• Work to complete: Reproduce every line of text in the listing below, word for word, and leave out the pictures.

====== Supplied material

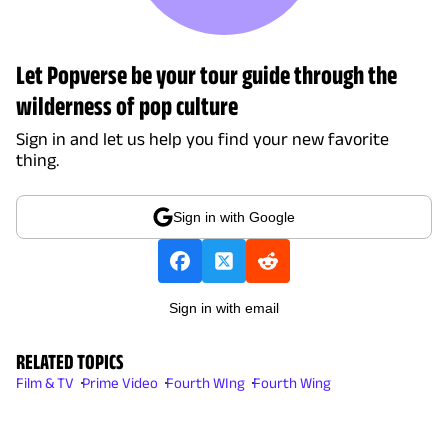
Let Popverse be your tour guide through the
wilderness of pop culture
Sign in and let us help you find your new favorite
thing.
Sign in with Google
Sign in with email
RELATED TOPICS
Film & TV
Prime Video
Fourth WIng
Fourth Wing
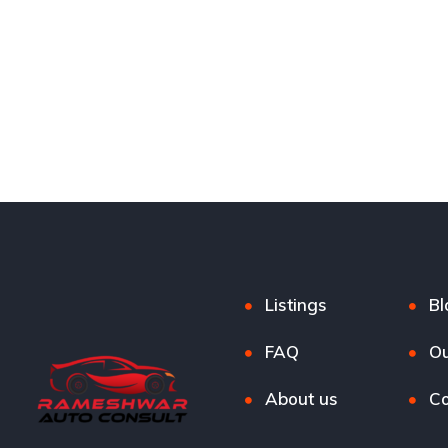
Listings
Bl
FAQ
Ou
About us
Co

============

• Response area:
Let Popverse be your tour guide through the
wilderness of pop culture
Sign in and let us help you find your new favorite
thing.
Sign in with Google
Sign in with email
RELATED TOPICS
Film & TV
Prime Video
Fourth WIng
Fourth Wing
Listings
Bl
FAQ
Ou
About us
Co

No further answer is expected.